The present invention""s Integrated Circuit Breaker Protection software is currently being experimentally utilized in the MFM III prototypes and will eventually be installed in production units for applications on DDG91 Class U.S. Navy ships. Nevertheless, in the light of this disclosure, how the present invention may be practiced in a variety of other applications will be readily apparent to the ordinarily skilled artisan. The inventive software disclosed herein is applicable to any AC ZEDS distribution system, with minor modifications, and can be implemented within or incorporated into future EPM-type devices where voltage and current monitoring is available.
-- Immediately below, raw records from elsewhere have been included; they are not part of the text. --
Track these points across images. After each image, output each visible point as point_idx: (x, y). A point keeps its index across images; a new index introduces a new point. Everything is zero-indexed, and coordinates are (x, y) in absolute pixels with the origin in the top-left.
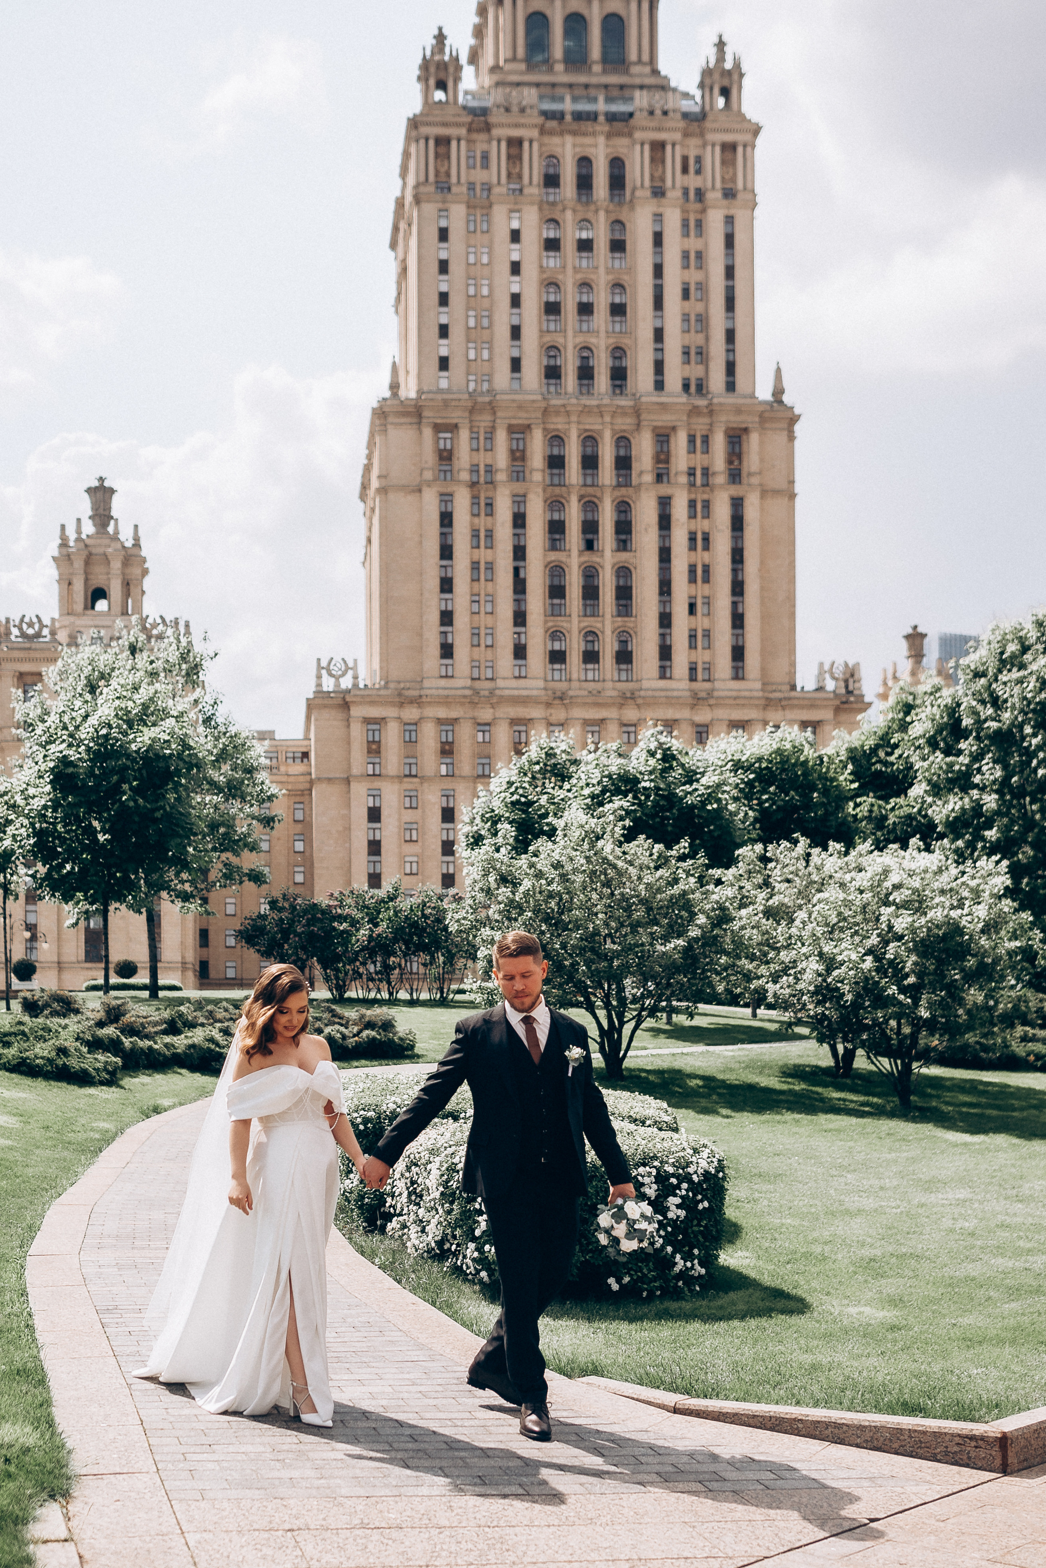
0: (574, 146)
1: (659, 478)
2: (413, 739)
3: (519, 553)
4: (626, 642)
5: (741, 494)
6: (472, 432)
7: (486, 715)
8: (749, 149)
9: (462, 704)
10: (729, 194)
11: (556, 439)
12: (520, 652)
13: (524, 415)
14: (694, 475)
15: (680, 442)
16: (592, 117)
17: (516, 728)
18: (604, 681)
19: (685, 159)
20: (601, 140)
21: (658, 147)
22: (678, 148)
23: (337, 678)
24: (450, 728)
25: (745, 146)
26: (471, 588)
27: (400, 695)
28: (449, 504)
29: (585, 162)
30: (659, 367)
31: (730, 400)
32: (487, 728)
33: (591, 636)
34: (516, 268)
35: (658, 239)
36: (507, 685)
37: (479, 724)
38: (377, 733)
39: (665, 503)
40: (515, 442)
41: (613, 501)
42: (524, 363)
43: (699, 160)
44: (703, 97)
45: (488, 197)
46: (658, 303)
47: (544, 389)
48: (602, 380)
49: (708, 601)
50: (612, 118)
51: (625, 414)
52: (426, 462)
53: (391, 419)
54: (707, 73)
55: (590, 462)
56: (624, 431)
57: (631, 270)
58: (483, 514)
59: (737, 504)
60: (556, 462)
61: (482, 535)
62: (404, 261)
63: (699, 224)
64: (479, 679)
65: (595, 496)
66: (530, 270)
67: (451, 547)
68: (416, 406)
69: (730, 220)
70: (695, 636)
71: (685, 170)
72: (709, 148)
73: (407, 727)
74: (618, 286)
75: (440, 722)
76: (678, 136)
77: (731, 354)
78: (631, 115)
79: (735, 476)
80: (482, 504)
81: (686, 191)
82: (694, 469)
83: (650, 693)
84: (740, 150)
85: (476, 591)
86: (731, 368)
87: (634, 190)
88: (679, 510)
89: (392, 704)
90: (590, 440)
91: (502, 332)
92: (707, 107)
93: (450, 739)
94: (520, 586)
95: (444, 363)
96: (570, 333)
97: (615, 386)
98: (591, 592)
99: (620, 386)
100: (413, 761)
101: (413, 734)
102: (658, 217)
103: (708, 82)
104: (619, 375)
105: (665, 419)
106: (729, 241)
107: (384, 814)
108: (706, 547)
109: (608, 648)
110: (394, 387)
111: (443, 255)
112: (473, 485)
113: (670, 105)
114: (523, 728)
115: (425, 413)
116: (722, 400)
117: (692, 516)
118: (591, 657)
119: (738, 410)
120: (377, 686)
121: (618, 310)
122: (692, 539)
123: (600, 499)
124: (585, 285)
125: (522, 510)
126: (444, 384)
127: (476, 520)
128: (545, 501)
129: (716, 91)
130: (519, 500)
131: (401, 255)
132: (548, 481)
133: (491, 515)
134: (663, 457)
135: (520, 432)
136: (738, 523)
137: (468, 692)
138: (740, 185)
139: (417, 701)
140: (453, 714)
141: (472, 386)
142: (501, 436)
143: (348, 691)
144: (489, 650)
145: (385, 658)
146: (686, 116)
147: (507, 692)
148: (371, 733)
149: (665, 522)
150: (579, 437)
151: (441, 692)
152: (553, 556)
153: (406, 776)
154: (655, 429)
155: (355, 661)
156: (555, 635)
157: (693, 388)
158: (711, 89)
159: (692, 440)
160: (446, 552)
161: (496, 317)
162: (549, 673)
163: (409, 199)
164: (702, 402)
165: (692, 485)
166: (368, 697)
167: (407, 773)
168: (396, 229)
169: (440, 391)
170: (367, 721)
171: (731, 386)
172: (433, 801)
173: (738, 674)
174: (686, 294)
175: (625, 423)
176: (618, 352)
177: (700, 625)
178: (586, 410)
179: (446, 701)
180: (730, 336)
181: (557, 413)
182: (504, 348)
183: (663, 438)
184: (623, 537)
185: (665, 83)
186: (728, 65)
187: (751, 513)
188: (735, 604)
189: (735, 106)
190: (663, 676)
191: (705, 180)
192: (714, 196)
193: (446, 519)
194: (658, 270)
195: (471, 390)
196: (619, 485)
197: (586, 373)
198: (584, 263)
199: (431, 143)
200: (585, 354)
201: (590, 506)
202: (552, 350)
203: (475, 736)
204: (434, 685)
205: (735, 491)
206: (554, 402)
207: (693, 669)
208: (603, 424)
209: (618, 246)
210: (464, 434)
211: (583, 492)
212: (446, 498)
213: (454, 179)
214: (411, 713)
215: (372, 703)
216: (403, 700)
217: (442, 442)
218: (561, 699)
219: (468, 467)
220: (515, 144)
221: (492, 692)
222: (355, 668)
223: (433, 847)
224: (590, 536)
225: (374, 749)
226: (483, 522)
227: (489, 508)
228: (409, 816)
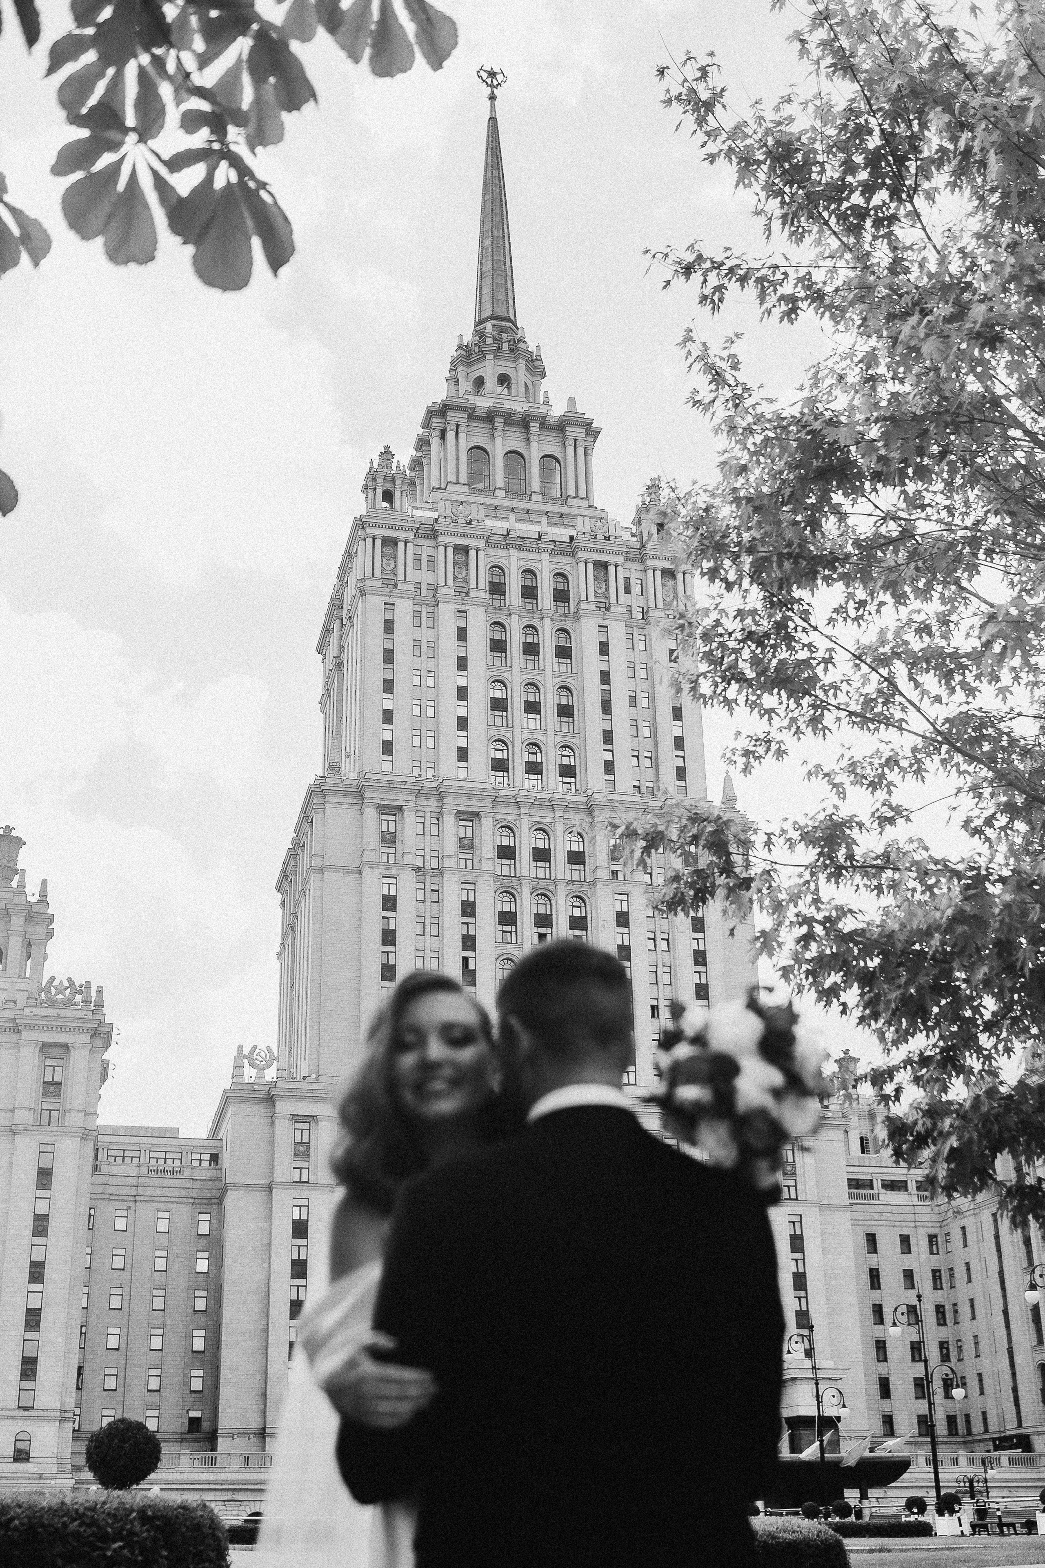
0: (519, 559)
1: (614, 875)
3: (469, 942)
6: (417, 816)
11: (506, 830)
13: (474, 803)
16: (537, 536)
19: (627, 581)
20: (545, 557)
21: (601, 567)
22: (620, 569)
23: (261, 1069)
25: (684, 574)
28: (393, 887)
29: (529, 574)
30: (610, 767)
34: (462, 663)
35: (604, 648)
38: (305, 1133)
39: (621, 900)
40: (462, 829)
41: (566, 896)
42: (472, 753)
43: (640, 582)
44: (640, 530)
45: (434, 596)
46: (606, 707)
47: (492, 779)
48: (551, 776)
51: (577, 810)
52: (367, 843)
53: (329, 798)
54: (643, 510)
55: (542, 855)
56: (577, 826)
57: (578, 675)
58: (428, 900)
60: (506, 853)
65: (548, 890)
66: (477, 667)
67: (394, 932)
68: (358, 786)
71: (628, 590)
72: (650, 572)
74: (565, 689)
76: (619, 560)
77: (681, 760)
78: (574, 538)
80: (428, 890)
81: (630, 608)
84: (679, 576)
86: (681, 773)
87: (579, 603)
88: (638, 908)
89: (324, 1100)
90: (541, 833)
91: (448, 722)
92: (645, 538)
95: (387, 747)
96: (517, 730)
97: (563, 783)
99: (569, 783)
102: (604, 629)
103: (643, 518)
104: (568, 772)
106: (673, 656)
107: (311, 1229)
110: (330, 768)
111: (389, 645)
112: (418, 870)
113: (611, 533)
115: (368, 794)
117: (650, 914)
120: (307, 1080)
121: (565, 711)
122: (651, 938)
123: (554, 893)
124: (532, 686)
125: (471, 898)
126: (387, 766)
127: (421, 906)
128: (496, 892)
130: (468, 888)
132: (498, 872)
133: (439, 902)
135: (468, 819)
138: (681, 608)
141: (417, 772)
142: (449, 825)
143: (272, 1084)
145: (315, 1050)
148: (299, 1132)
149: (623, 920)
150: (530, 828)
152: (504, 948)
157: (644, 790)
158: (648, 523)
160: (389, 938)
161: (442, 707)
165: (649, 883)
166: (298, 1091)
169: (384, 773)
170: (295, 1119)
174: (633, 701)
176: (566, 751)
178: (537, 803)
180: (679, 743)
181: (507, 804)
182: (449, 738)
184: (578, 932)
191: (648, 601)
192: (657, 614)
193: (389, 903)
194: (605, 677)
195: (416, 775)
196: (572, 880)
197: (534, 768)
198: (531, 665)
199: (379, 542)
200: (532, 750)
201: (543, 899)
202: (499, 743)
206: (504, 792)
208: (553, 818)
209: (564, 653)
210: (409, 818)
211: (535, 885)
212: (389, 881)
213: (400, 578)
215: (302, 1098)
217: (384, 824)
219: (413, 850)
220: (462, 551)
224: (543, 930)
225: (302, 1151)
226: (429, 909)
227: (435, 894)
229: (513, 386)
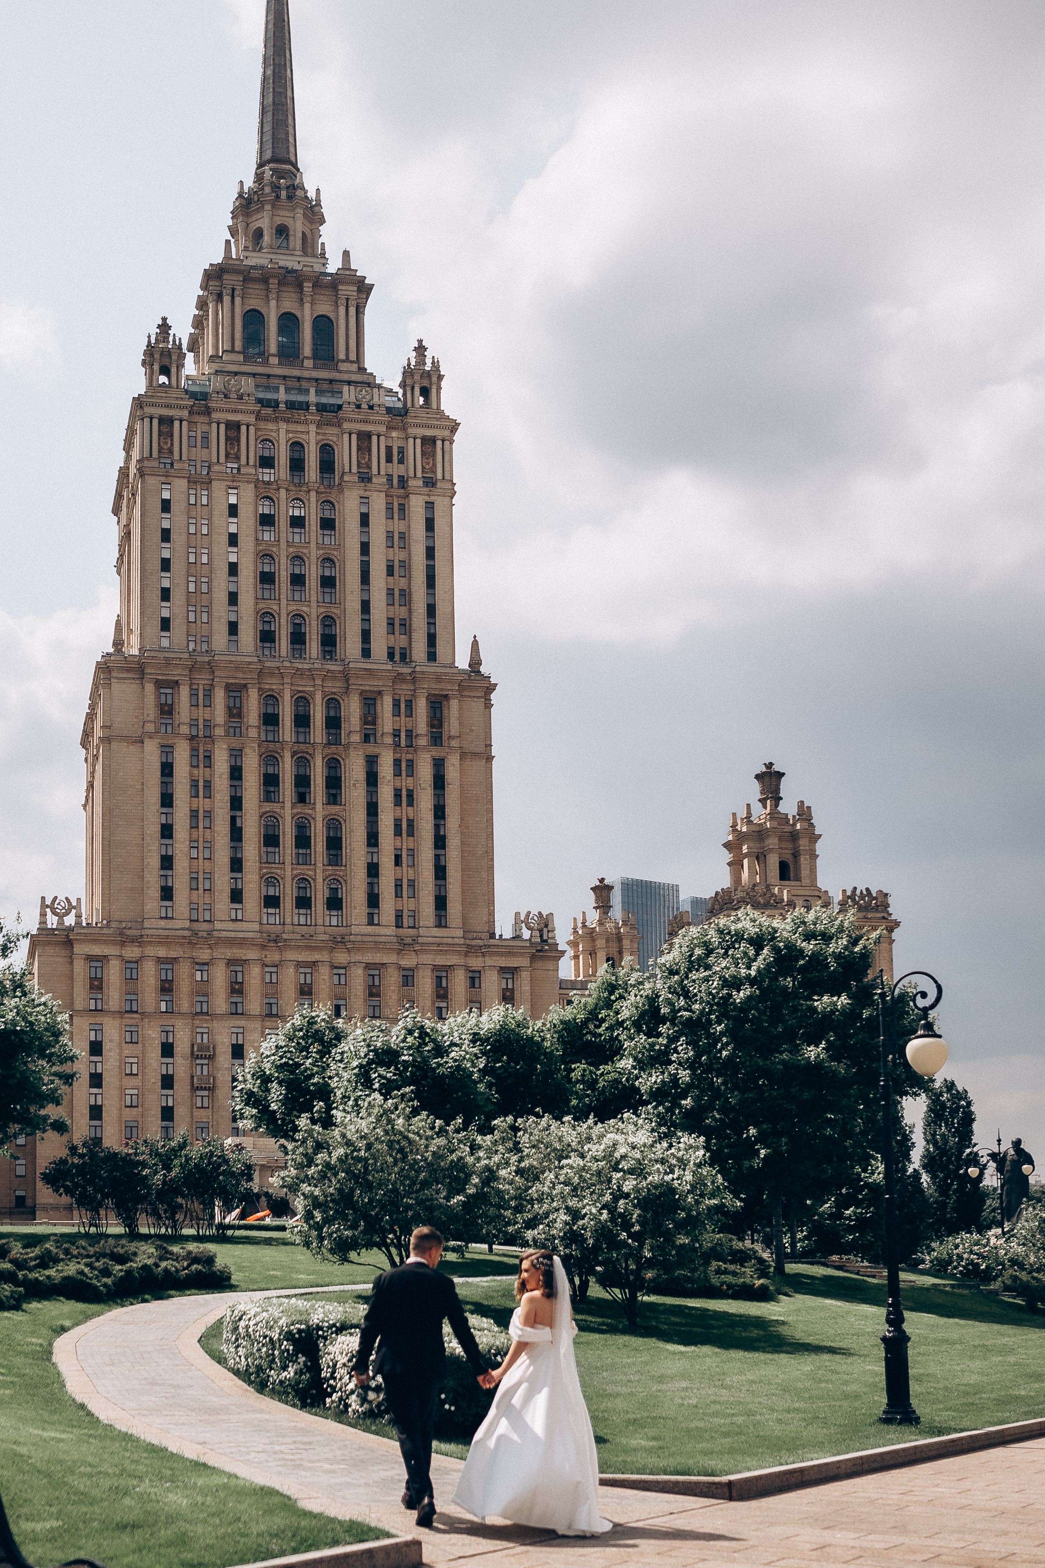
0: (287, 432)
1: (366, 738)
2: (134, 977)
3: (236, 803)
4: (337, 889)
5: (442, 755)
6: (191, 689)
7: (204, 955)
8: (447, 443)
9: (182, 944)
10: (430, 483)
11: (271, 699)
12: (236, 896)
13: (241, 675)
14: (399, 736)
15: (386, 705)
16: (305, 407)
17: (232, 968)
18: (316, 925)
19: (389, 449)
20: (313, 428)
21: (365, 438)
22: (382, 438)
23: (61, 917)
24: (170, 966)
25: (443, 441)
26: (190, 834)
27: (122, 934)
28: (170, 755)
29: (297, 447)
30: (366, 636)
31: (431, 668)
32: (206, 968)
33: (303, 883)
34: (233, 540)
35: (365, 520)
36: (224, 927)
37: (197, 964)
38: (99, 970)
39: (372, 762)
40: (232, 700)
41: (323, 758)
42: (241, 627)
43: (401, 450)
44: (405, 394)
45: (208, 473)
46: (365, 577)
47: (260, 652)
48: (314, 647)
49: (412, 853)
50: (322, 408)
51: (334, 678)
52: (148, 715)
53: (114, 674)
54: (408, 373)
55: (302, 721)
56: (334, 693)
57: (340, 547)
58: (202, 765)
59: (439, 765)
60: (270, 720)
61: (201, 784)
62: (127, 526)
63: (402, 508)
64: (197, 921)
65: (307, 753)
66: (247, 542)
67: (172, 795)
68: (138, 663)
69: (430, 506)
70: (401, 886)
71: (389, 459)
72: (411, 441)
73: (128, 965)
74: (328, 561)
75: (159, 960)
76: (382, 429)
77: (432, 626)
78: (340, 407)
79: (436, 739)
80: (201, 757)
81: (390, 478)
82: (399, 730)
83: (359, 938)
84: (439, 443)
85: (195, 836)
86: (432, 640)
87: (343, 473)
88: (386, 768)
89: (114, 943)
90: (302, 702)
91: (220, 597)
92: (409, 404)
93: (170, 978)
94: (236, 834)
95: (165, 624)
96: (284, 602)
97: (325, 652)
98: (303, 841)
99: (330, 652)
100: (133, 997)
101: (134, 971)
102: (365, 500)
103: (409, 382)
104: (329, 642)
105: (371, 684)
106: (430, 525)
107: (106, 1046)
108: (410, 803)
109: (320, 894)
110: (118, 644)
111: (166, 525)
112: (192, 738)
113: (376, 400)
114: (240, 968)
115: (147, 671)
116: (424, 669)
117: (397, 773)
118: (303, 902)
119: (439, 679)
120: (99, 925)
121: (328, 582)
122: (397, 795)
123: (312, 756)
124: (298, 559)
125: (238, 764)
126: (165, 643)
127: (195, 771)
128: (260, 756)
129: (417, 391)
130: (236, 754)
131: (124, 521)
132: (263, 738)
133: (210, 767)
134: (370, 718)
135: (236, 691)
136: (439, 782)
137: (186, 933)
138: (439, 476)
139: (138, 941)
140: (173, 954)
141: (192, 646)
142: (219, 696)
143: (70, 929)
144: (207, 894)
145: (107, 899)
146: (389, 410)
147: (224, 934)
148: (93, 970)
149: (372, 779)
150: (292, 697)
151: (161, 932)
152: (268, 807)
153: (126, 1012)
154: (362, 692)
155: (79, 900)
156: (270, 881)
157: (397, 657)
158: (413, 388)
159: (396, 704)
160: (167, 800)
161: (215, 583)
162: (265, 917)
163: (133, 470)
164: (406, 670)
165: (397, 745)
166: (89, 934)
167: (128, 1009)
168: (119, 496)
169: (162, 649)
170: (90, 958)
171: (432, 656)
172: (153, 1035)
173: (441, 921)
174: (390, 571)
175: (333, 687)
176: (328, 621)
177: (405, 874)
178: (300, 673)
179: (165, 941)
180: (431, 610)
181: (272, 675)
182: (221, 612)
183: (370, 702)
184: (333, 791)
185: (371, 380)
186: (428, 367)
187: (452, 773)
188: (437, 857)
189: (434, 406)
190: (371, 923)
191: (407, 470)
192: (415, 483)
193: (167, 769)
194: (365, 548)
195: (191, 649)
196: (329, 743)
197: (298, 638)
198: (297, 538)
199: (155, 422)
200: (297, 621)
201: (302, 761)
202: (266, 617)
203: (194, 975)
204: (154, 925)
205: (437, 752)
206: (268, 664)
207: (399, 916)
208: (314, 686)
209: (328, 524)
210: (184, 692)
211: (296, 749)
212: (167, 750)
213: (176, 456)
214: (132, 952)
215: (95, 941)
216: (123, 939)
217: (163, 697)
218: (276, 941)
219: (187, 720)
220: (233, 427)
221: (210, 933)
222: (78, 907)
223: (153, 1080)
224: (302, 790)
225: (96, 985)
226: (201, 773)
227: (207, 760)
228: (128, 1050)
229: (291, 238)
Other objects, advantages and features of this invention will become apparent from the following detailed description of the invention when considered in conjunction with the accompanying drawings and appendices.
The following appendices, 56 pages total, together represent an embodiment of the Integrated Circuit Breaker Protection software (source code) in accordance with the present invention, and are hereby made a part of this disclosure:
Attached hereto marked APPENDIX A (29 pages) and incorporated herein by reference is that portion of the inventive ICBP software embodiment which represents the Fault Isolation Algorithms, including the Fault Direction algorithm, the Local Buffer Algorithm, the Topology algorithm, the Switchboard Fault Detection algorithm, the Bus Tie Fault Detection algorithm and the Shunt Trip algorithm.
Attached hereto marked APPENDIX B (5 pages) and incorporated herein by reference is that portion of the inventive ICBP software embodiment which represents the Data Update (DU) algorithm.
Attached hereto marked APPENDIX C (9 pages) and incorporated herein by reference is that portion of the inventive ICBP software embodiment which represents the Data Matching (DM) algorithm.
Attached hereto marked APPENDIX D (5 pages) and incorporated herein by reference is that portion of the inventive ICBP software embodiment which represents the Include Files (IF).
Attached hereto marked APPENDIX E (2 pages) and incorporated herein by reference is that portion of the inventive ICBP software embodiment which represents the Remote System Information Handling Routines (RSIHR).
Attached hereto marked APPENDIX F (6 pages) and incorporated herein by reference is that portion of the inventive ICBP software embodiment which represents the Initialization Routines (IR).